Text provided =>

First, the regulators must get back in the business of providing guidance to market participants on acceptable trading practices and strategies. While the formal rule-making process is a critical component of any robust regulatory framework, so too are timely guidelines that bring clarity and stability to the marketplace. Co-location, flash orders and naked access are just a few practices that seem to have entered the market and become fairly widespread before being subject to proper regulatory scrutiny. For our markets to be credible, it is vital that regulators be pro-active, rather than reactive, when future developments arise.
Second, the SEC must gain a better understanding of current trading strategies by using its "large trader" authority to gather data on high frequency trading activity. Just as importantly, this data - once masked - should be made available to the public for others to analyze.
I am concerned that academics and other independent market analysts do not have access to the data they need to conduct empirical studies on the questions raised by the SEC in its concept release. Absent such data, the ongoing market structure review predictably will receive mainly self-serving comments from high frequency traders themselves and from other market participants who compete for high frequency volume and market share.
Evidence-based rule-making should not be a one-way ratchet because all the "evidence" is provided by those whom the SEC is charged with regulating. We need the SEC to require tagging and disclosure of high frequency trades so that objective and independent analysts -- at FINRA, in academia or elsewhere -- are given the opportunity to study and discern what effects high frequency trading strategies have on long-term investors; they can also help determine which strategies should be considered manipulative.
Third, regulators must better define manipulative activity and provide clear guidance for traders to follow, just as Britain's regulators have done in the area of spoofing. By providing "rules of the road," regulators can create a system better able to prevent and prosecute manipulative activity.
Fourth, the SEC must continue to make reducing systemic and operational risk a top regulatory priority. The SEC's proposal on naked access is a good first step, but exchanges must also be directed to impose universal pre-trade risk checks. If left solely in the hands of individual broker-dealers, a race to the bottom might ensue. We simply must have a level playing field when it comes to risk management that protects our equities markets from fat fingers or faulty algorithms. Regulators must therefore ensure that firms have appropriate operational risk controls to minimize the incidence and magnitude of such errors while also preventing a tidal wave of copycat strategies from potentially wreaking havoc in our equities markets.

Exercise => According to the text on market regulation, which country's regulators have given traders clear guidance on spoofing?

Material shown =>
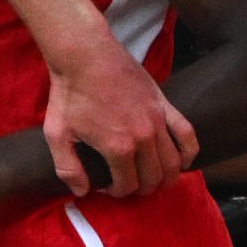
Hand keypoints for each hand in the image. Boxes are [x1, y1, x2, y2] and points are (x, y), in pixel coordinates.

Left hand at [43, 41, 197, 196]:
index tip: (109, 188)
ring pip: (172, 161)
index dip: (118, 192)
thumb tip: (81, 192)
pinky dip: (189, 152)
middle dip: (143, 189)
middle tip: (132, 188)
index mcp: (118, 147)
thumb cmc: (69, 93)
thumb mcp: (57, 133)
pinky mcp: (164, 104)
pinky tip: (183, 162)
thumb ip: (67, 167)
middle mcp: (144, 138)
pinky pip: (187, 134)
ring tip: (157, 182)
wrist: (84, 54)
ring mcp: (158, 120)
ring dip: (167, 177)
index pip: (128, 184)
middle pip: (153, 177)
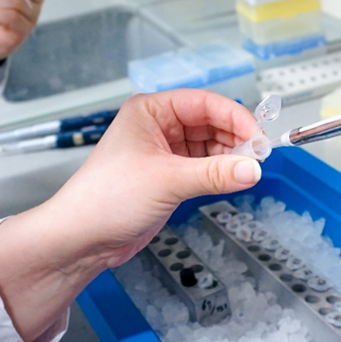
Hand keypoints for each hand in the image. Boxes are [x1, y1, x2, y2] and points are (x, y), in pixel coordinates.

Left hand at [0, 90, 263, 341]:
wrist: (81, 238)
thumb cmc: (106, 198)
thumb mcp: (167, 181)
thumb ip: (214, 174)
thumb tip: (253, 169)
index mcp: (151, 110)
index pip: (205, 103)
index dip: (236, 117)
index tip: (260, 138)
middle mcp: (159, 125)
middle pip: (211, 122)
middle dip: (236, 138)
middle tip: (259, 159)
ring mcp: (164, 151)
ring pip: (210, 145)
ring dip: (230, 157)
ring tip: (248, 171)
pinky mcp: (169, 176)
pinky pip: (204, 167)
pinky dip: (220, 172)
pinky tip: (234, 179)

Response to the task => Britain's